(Page images and extracted text)
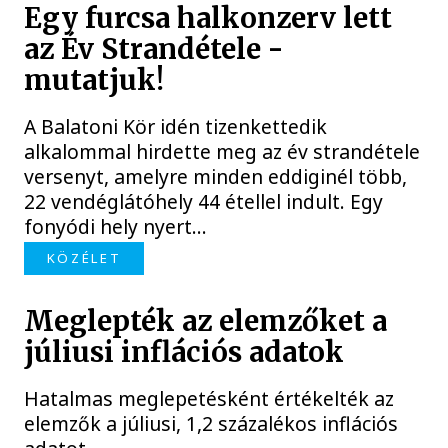
Egy furcsa halkonzerv lett
az Év Strandétele -
mutatjuk!
A Balatoni Kör idén tizenkettedik
alkalommal hirdette meg az év strandétele
versenyt, amelyre minden eddiginél több,
22 vendéglátóhely 44 étellel indult. Egy
fonyódi hely nyert...
KÖZÉLET
Meglepték az elemzőket a
júliusi inflációs adatok
Hatalmas meglepetésként értékelték az
elemzők a júliusi, 1,2 százalékos inflációs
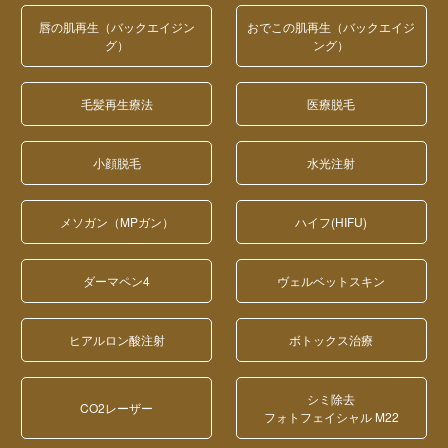
唇の肌再生（バックエイジン
おでこの肌再生（バックエイジ
グ）
ング）
毛髪再生療法
医療脱毛
小顔脱毛
水光注射
メソガン（MPガン）
ハイフ(HIFU)
ダーマペン4
ヴェルベットスキン
ヒアルロン酸注射
ボトックス治療
シミ除去
CO2レーザー
フォトフェイシャル M22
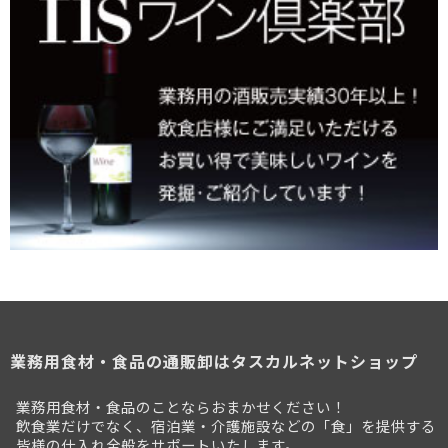
業務用食材・食品の通販卸はタスカルネットショップ
業務用食材・食品のことならおまかせください！
飲食業だけでなく、宿泊業・介護施設などの「食」を提供する
皆様の仕入れ全般をサポートいたします。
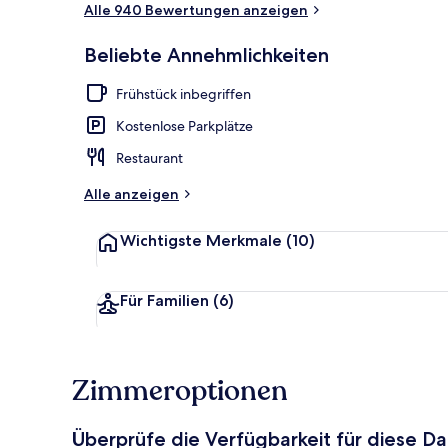
Alle 940 Bewertungen anzeigen
Superior-Dop
Beliebte Annehmlichkeiten
Frühstück inbegriffen
Kostenlose Parkplätze
Restaurant
Alle anzeigen
Wichtigste Merkmale
(10)
Für Familien
(6)
Zimmeroptionen
Überprüfe die Verfügbarkeit für diese D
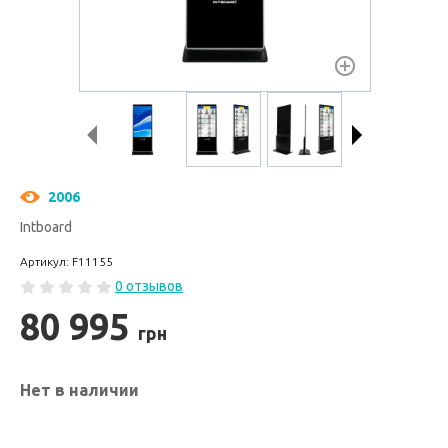
2006
Intboard
Артикул: F11155
0 отзывов
80 995
грн
Нет в наличии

DIRECTIONS FOR THIS TASK
In the answer, include exactly the lines from the one containing "22 vendéglátóhely 44 étellel indult. Egy" through the end of the records above and no pictures at all.

RESPONSE TO THIS EXERCISE
22 vendéglátóhely 44 étellel indult. Egy
fonyódi hely nyert...
KÖZÉLET
Meglepték az elemzőket a
júliusi inflációs adatok
Hatalmas meglepetésként értékelték az
elemzők a júliusi, 1,2 százalékos inflációs
唇の肌再生（バックエイジン
おでこの肌再生（バックエイジ
グ）
ング）
毛髪再生療法
医療脱毛
小顔脱毛
水光注射
メソガン（MPガン）
ハイフ(HIFU)
ダーマペン4
ヴェルベットスキン
ヒアルロン酸注射
ボトックス治療
シミ除去
CO2レーザー
フォトフェイシャル M22
業務用食材・食品の通販卸はタスカルネットショップ
業務用食材・食品のことならおまかせください！
飲食業だけでなく、宿泊業・介護施設などの「食」を提供する
皆様の仕入れ全般をサポートいたします。
Alle 940 Bewertungen anzeigen
Superior-Dop
Beliebte Annehmlichkeiten
Frühstück inbegriffen
Kostenlose Parkplätze
Restaurant
Alle anzeigen
Wichtigste Merkmale
(10)
Für Familien
(6)
Zimmeroptionen
Überprüfe die Verfügbarkeit für diese D
2006
Intboard
Артикул: F11155
0 отзывов
80 995
грн
Нет в наличии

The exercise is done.